Die zweite, hilfreiche Arbeitstechnik ist die 16-fach-Tuchfaltmethode, die für den Anwender von der Handhabung deutlich ergonomischer ist als das Hantieren mit schweren, mit Wasser gefüllten Eimern. Das Reinigungstuch wird dreimal jeweils zur Hälfte gefaltet (einmal nach unten und zweimal zur Seite), so dass insgesamt 16 Seiten entstehen. In einem Eimer wird eine genau definierte Menge gefaltete Tücher mit einer vorgegebenen Menge Reinigungsmittel getränkt. Sie saugen sich voll und sind einsatzbereit. Nun wischt man jede Oberfläche mit einer frischen Seite ab. Hat man jede Seite benutzt, wirft man das Tuch ab und verwendet ein neues. Nach der Reinigung der Oberflächen können Kontaktflächen zusätzlich desinfiziert werden.

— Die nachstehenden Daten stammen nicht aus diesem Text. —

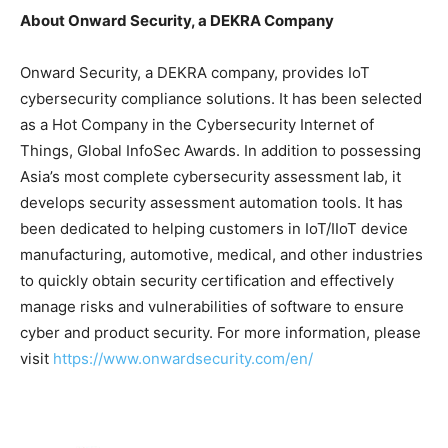
About Onward Security, a DEKRA Company
Onward Security, a DEKRA company, provides IoT
cybersecurity compliance solutions. It has been selected
as a Hot Company in the Cybersecurity Internet of
Things, Global InfoSec Awards. In addition to possessing
Asia’s
most complete cybersecurity assessment lab, it
develops security assessment automation tools. It has
been dedicated to helping customers in IoT/IIoT device
manufacturing, automotive, medical, and other industries
to quickly obtain security certification and effectively
manage risks and vulnerabilities of software to ensure
cyber and product security. For more information, please
visit
https://www.onwardsecurity.com/en/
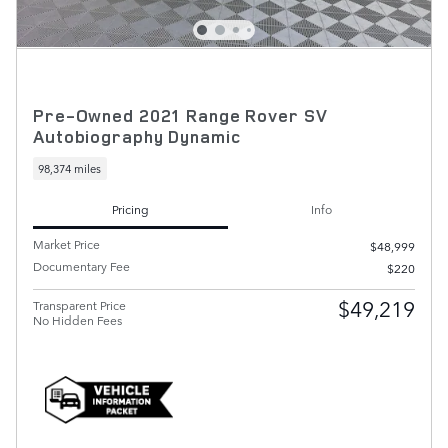
Pre-Owned 2021 Range Rover SV
Autobiography Dynamic
98,374 miles
Pricing
Info
Market Price
$48,999
Documentary Fee
$220
$49,219
Transparent Price
No Hidden Fees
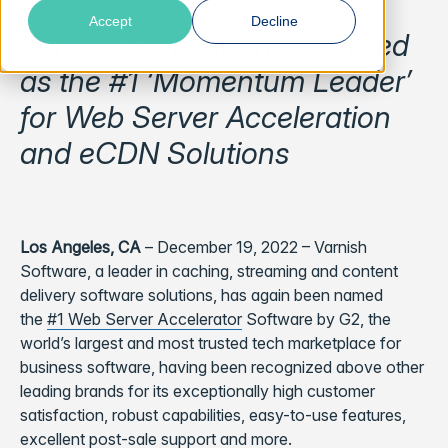
Accept
Decline
Varnish Software Recognized
as the #1 ‘Momentum Leader’
for Web Server Acceleration
and eCDN Solutions
Los Angeles, CA
– December 19, 2022 – Varnish
Software, a leader in caching, streaming and content
delivery software solutions, has again been named
the
#1 Web Server Accelerator
Software by G2, the
world’s largest and most trusted tech marketplace for
business software, having been recognized above other
leading brands for its exceptionally high customer
satisfaction, robust capabilities, easy-to-use features,
excellent post-sale support and more.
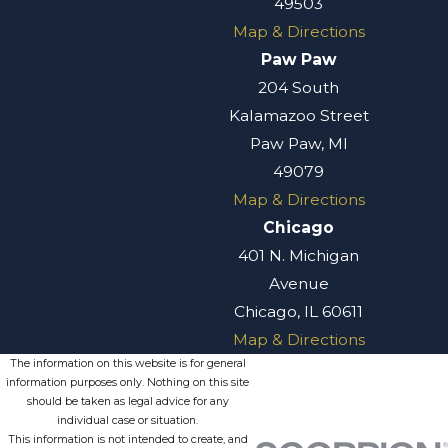
49503
Map & Directions
Paw Paw
204 South
Kalamazoo Street
Paw Paw, MI
49079
Map & Directions
Chicago
401 N. Michigan
Avenue
Chicago, IL 60611
Map & Directions
The information on this website is for general
information purposes only. Nothing on this site
should be taken as legal advice for any
individual case or situation.
This information is not intended to create, and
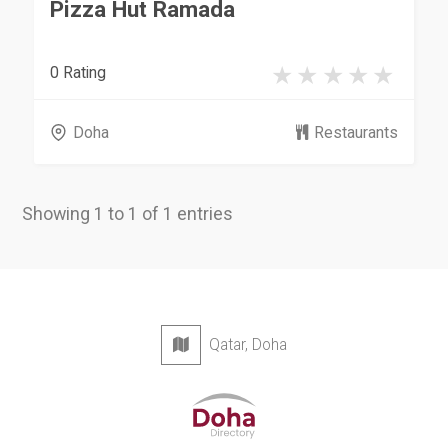
Pizza Hut Ramada
0 Rating
Doha
Restaurants
Showing 1 to 1 of 1 entries
Qatar, Doha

Als Bodenbelag ist in Hotelzimmern häufig Teppich anzutreffen, der mit einem Teppichbürstsauger schnell und effektiv gereinigt werden kann. Kleine Flecken lassen sich mit einem Fleckendetachourmittel beseitigen. Dabei ist lediglich wichtig, von außen nach innen zu arbeiten, um den Fleck nicht zu verteilen. Ist ein Zimmer ein paar Tage nicht belegt, kann auch das Sprühextraktionsverfahren genutzt werden, um Flecken zu entfernen. Die Trocknungsdauer beträgt dabei allerdings sechs bis acht Stunden.